Football for us is practice at least three days a week and a game once a week. Practices are at least two hours. And this is just for one kid. That means that one of us will be sitting in a field, freezing our arse off (or melting in the August heat, whichever) and getting eaten alive by mosquitoes, while the other parent wrangles Thing 2. Which, granted, is pretty easy, since that means Thing 2 gets hours and hours of unscheduled play time.
So here's an example of a sports parent's schedule:
6:00am - haul arse out of bed. Shower. Maybe.
7:00am - make breakfast (and/or make sure Things have fed themselves), make lunch, clean kitchen (maybe).
8:00am - make sure lunches are packed, make sure schoolbooks are packed. Make sure sports equipment is packed and is all in one spot.
8:30am - see Things off (to school or to sitter)
9:00am - 6:00pm: work
6:30pm - shovel food into Things.
- OR -
Leave work early (make up time later) so you can pick up Things by 5:30 so you can have them fed and at practice by 6.
7:00pm - 9:00pm usually: practice. This will happen at least three times a week. More if you're in more than one sport or if you have more than one Thing.

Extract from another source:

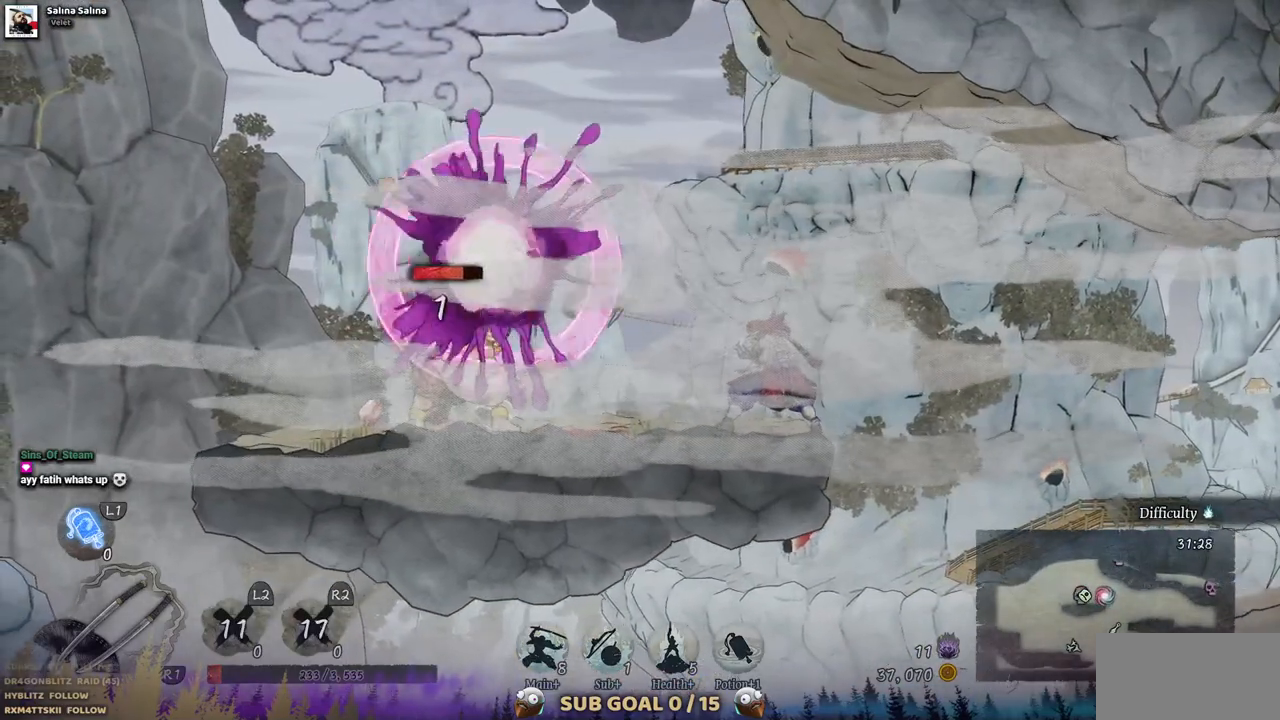
{"dt_ms": 500, "buttons": [], "left_stick": "center", "right_stick": "center", "events": []}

Once a week, expect to be out of the house for at least two to three hours for a game. More if you're in more than one sport or if you have more than one Thing.
So yes, parents should respect the time, effort, and passion coaches put in to the sport.
But more importantly, parents AND coaches should respect the amount of time, effort, and soul that kids put into sport. And coaches should respect the amount of time, effort, and sacrifice that parents put into sport. For two months this year, my husband and I saw each other for about two hours a day, not including sleeping.